Hidayat mengutip dari Sukamdiarti bahwa ta’aruf adalah komunikasi timbal balik antara laki-laki dan perempuan untuk saling mengenal dan saling memperkenalkan diri. Fenomena ta’aruf yang didenotasikan suatu ritual pranikah adalah sebagai berikut:


a) Saling tukar menukar data diri sebagai perkenalan pertama, bahkan dengan bertukar foto masing-masing.


b) berjumpa pertama kali atau “melihat”. “melihat” inilah yang sebenarnya sesuai sunnah Nabi SAW, sebab Beliau SAW ketika salah seorang menyatakan akan menikah dengan si fulanah, beliau bertanya apakah sudah pernah melihat fulanah tersebut? Kemudian Beliau menganjurkan sahabat tersebut untuk melihatnya, dengan alasan: “karena melihat membuat engkau lebih terdorong untuk menikahinya”.


c) Proses dilanjutkan dengan “hubungan” dengan maksud memperjelas perkenalan, yaitu mungkin dengan surat menyurat, sms atau telepon atau pertemuan lain dengan komposisi yang sama.


d) Selanjutnya kedua pihak mulai melibatkan orang tua,


e) Jika sudah bicara teknis artinya sudah dalam proses menuju pernikahan.

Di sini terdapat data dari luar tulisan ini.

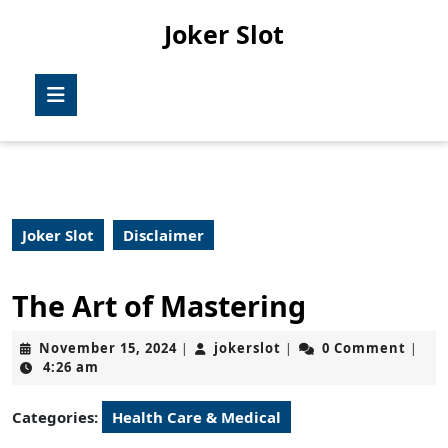
Skip
Joker Slot
to
content
Skip
Open
to
Button
content
Joker Slot
Disclaimer
The Art of Mastering
November
jokerslot
November 15, 2024
jokerslot
0 Comment
|
|
|
15,
4:26 am
2024
Categories:
Health Care & Medical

Frankl (1963) mengemukakan bahwa cinta adalah tujuan tertinggi yang dapat dicapai manusia. Tujuan ini yang mendasari manusia untuk terus menemukan makna dari kehidupan yang dijalani. Individu dapat saling memberikan dukungan, saling membantu dalam mengatasi kesulitan bersama ataupun masing-masing, dan dapat saling meningkatkan keyakinan diri individu untuk menemukan makna hidup melalui cinta kasih (Iriana, 2005). Dengan mencintai orang lain, individu dapat membuat orang yang dicintainya menemukan maknanya sendiri dan dengan melakukan hal itu, individu sendiri menemukan makna bagi kehidupannya sendiri.
Cinta yang tersusun atas komitmen, keintiman dan hasrat menjadikan individu dapat menumbuhkan cinta pada pasangannya. Pencarian individu terhadap cinta dan pasangannya melalui metode ta’aruf dengan segala proses yang dijalani di dalamnya diharapkan dapat memunculkan nilai-nilai yang memberikan makna pada kehidupan individu. Hal tersebut yang mendorong ketertarikan peneliti untuk meneliti bagaimana penemuan makna cinta pada individu yang menikah melalui proses ta’aruf.